Carbon based denitrification catalysts have attracted much attention in recent years due to their excellent thermal conductivity, well-developed pores, huge specific surface area and stable chemical properties, which provide better reaction conditions in SCR reactions, and have been used as carriers for denitrification catalysts by an increasing number of researchers. Carbon based carriers mainly include activated carbon (AC), carbon nanotubes (CNTs), activated carbon fibres (ACF), etc. Wu, Haimiao et al[32] loaded transition metal components such as Fe, Cr, Cu and Mn onto the activated carbon carrier by impregnation method, and the Mn(8%)/AC denitrification catalyst showed the highest denitrification efficiency (95%) at a temperature of 210°C. The Mn(8%)-Fe(8%)/AC denitrification catalyst had the most stable performance and the best catalytic denitrification efficiency. Yoshilawa et al[33] used The Mn2O3/ACF denitrification catalyst was prepared by Yoshilawa et al [33] using ACF as the carrier and Mn2O3 as the active component.
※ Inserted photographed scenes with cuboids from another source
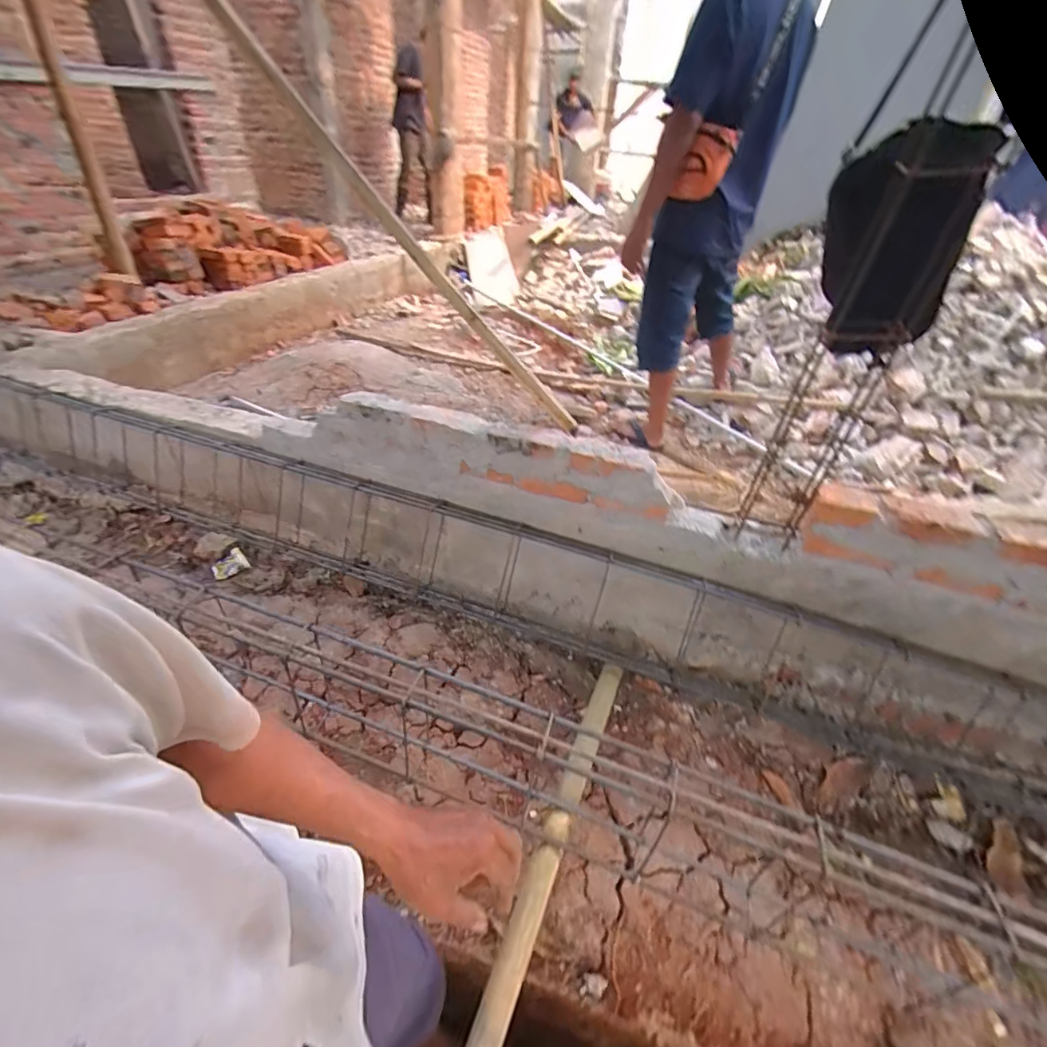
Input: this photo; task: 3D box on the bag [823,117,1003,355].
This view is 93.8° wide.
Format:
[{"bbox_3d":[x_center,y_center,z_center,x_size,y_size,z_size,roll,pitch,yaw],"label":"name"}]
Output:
[{"bbox_3d":[0.525,-0.395,0.704,0.141,0.265,0.132,-10,40,-18],"label":"bag"}]

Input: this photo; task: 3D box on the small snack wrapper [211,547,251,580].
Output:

The activity evaluation showed that the NO conversion rate could reach about 92% when the loading of Mn2O3 was 15% and the application temperature was 150°C.

MnOx/AC denitrification catalysts were prepared by impregnation method, and the experimental results showed that the NO conversion on the denitrification catalysts could reach more than 90% at below 200 °C. Moreover, the activity of the denitrification catalysts was significantly improved when Ce elements were doped in the MnOx/AC denitrification catalysts. Liu Qing et al [12] prepared MnOx-CeO2/PPSN denitrification catalysts by loading MnOx-CeO2 onto nitric acid-treated polyphenylene sulfide (PPSN) filter media using ultrasonic method; They also loaded Mn-Fe onto the active AFC [13] and achieved a NO conversion of 92% at a temperature of 200 °C. The MxOy/MWCNTs (M=Mn, Ce) series denitrification catalysts were prepared by isovolume impregnation using multi-walled carbon nanotubes (MWCNTs) pretreated with oxygen plasma as carriers. Tian et al [36] prepared different denitrification catalysts using nanotubes, nanorods and nanospheres as carriers and MnO2 as the active component, and investigated the effect of different carbon-based carriers on the catalytic activity of denitrification catalysts. Although the charcoal-based carriers have high catalytic activity, they are prone to spontaneous combustion when the flue gas temperature is high, which limits the use of charcoal-based denitrification catalysts.